In un angolo invece si tenevano ritti due individui d’aspetto sinistro, che portavano alla cintura certi coltellacci da far rabbrividire. Erano due esecutori della giustizia, pronti a far subire ai condannati i più atroci tormenti, anche lo spaventoso ling-cih o taglio dei diecimila pezzi, riservato ai traditori e ai più pericolosi delinquenti.

Nel vederli, Fedoro aveva provato un lungo brivido.

I due mandarini si sussurrarono alcune parole, guardando di traverso i due europei, poi il più anziano si volse verso Fedoro, chiedendogli:

– Voi comprendete il cinese?

– Sì, ma il mio compagno non parla che il russo, quindi domando che vi sia un interprete dell’ambasciata russa.

– Tradurrete voi; noi non vogliamo stranieri qui, all’infuori dei colpevoli.

– Noi non siamo sudditi cinesi, quindi voi non avete alcun diritto di giudicarci senza la presenza d’un rappresentante del nostro paese.

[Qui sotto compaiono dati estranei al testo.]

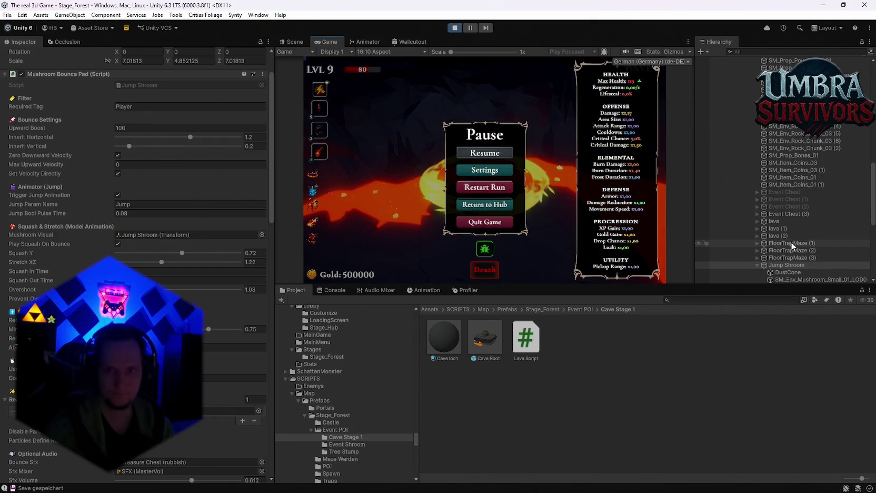
click(779, 237)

– Per far intervenire l’ambasciatore e levarvi dalle nostre mani? Oh! Le conosciamo queste cose.

– Io protesto.

– Lo farete poi – disse il mandarino. – Voi siete accusati di aver assassinato Sing-Sing, un fedele suddito dell’Impero.

– Chi lo afferma?

– Tutta la servitù di Sing-Sing ha deposto contro di voi.

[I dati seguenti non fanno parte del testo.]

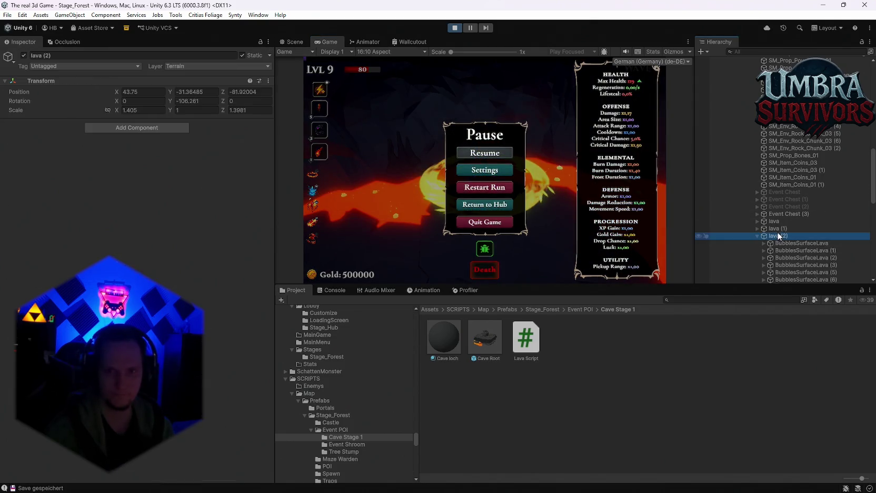
click(301, 45)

– Sono dei miserabili, degli affiliati alla società segreta della «Campana d’argento», che per salvare i veri assassini incolpa noi.

– Sì, sì, la vedremo. Da dove venite voi?

– Io ed il mio amico Rokoff, ufficiale dell’armata russa, siamo sbarcati a Taku sette giorni or sono per venire qui ad acquistare cinquecento tonnellate di tè.

– Siete un negoziante di tè, voi?

– Sì, e la mia casa si trova a Odessa.

– Siete venuto altre volte in Cina?

– Tutti gli anni ci torno.

– E conoscevate Sing-Sing?

– Da molto tempo ed ero suo amico. Quale scopo dovevo dunque avere io per assassinarlo?

– L’odio che tutti gli europei nutrono verso di noi e…

– Mentite!

– E poi quello di derubarlo, perché il suo forziere è stato trovato vuoto.

– E dove volete che noi abbiamo nascosto il suo denaro?

– Chi mi assicura che non abbiate avuto dei complici? – chiese il mandarino. – Il maggiordomo di Sing-Sing ha affermato d’aver veduto delle persone sospette aggirarsi intorno al palazzo, anche dopo che tutte le lanterne erano state spente.

– Allora è lui il colpevole! È lui il ladro! È lui che ha protetto gli affiliati della «Campana d’argento».

– Il maggiordomo era affezionato al suo padrone; tutta la servitù lo ha confermato.

– Sicché voi siete convinto che Sing-Sing sia stato assassinato da noi?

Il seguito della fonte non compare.